Black, Indigenous, and People of Color (BIPOC) communities across the country have 20% fewer trees on average than in white communities. This lack of tree equity – a vision for all people in every community to receive the benefits that trees provide, regardless of income, race or location – affects everything from a neighborhood’s air and water quality, mental health, stormwater management, utility bills, property values, and economic resilience.
Planting trees alone isn’t enough to create tree equity. Cities need people who can plant and take care of those trees so that they’ll flourish and provide benefits for years to come. Meanwhile, the same neighborhoods with the highest need for trees, and who feel the disproportionate impact of the climate crisis are also impacted by unemployment and joblessness.

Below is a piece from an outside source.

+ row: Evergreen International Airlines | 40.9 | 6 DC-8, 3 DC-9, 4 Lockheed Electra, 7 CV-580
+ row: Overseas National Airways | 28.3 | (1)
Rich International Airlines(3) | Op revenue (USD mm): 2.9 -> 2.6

To address this, TAZO tea has partnered with American Forests to launch the TAZO Tree Corps, an urban forestry workforce that aims to transform lives by training and employing local fellows to plant and care for trees in the neighborhoods that need them the most. Achieving tree equity will require planting 31.4 million trees every year and an investment of at least $8.9 billion in urban forestry in the U.S. annually. Ultimately, scaling up urban forestry efforts would also support more than 228,000 jobs and store almost a billion metric tons of carbon.
The project is launching in Spring 2021 in Minneapolis, the San Francisco Bay area and Detroit, expanding to Richmond, VA, and The Bronx, NY in 2022.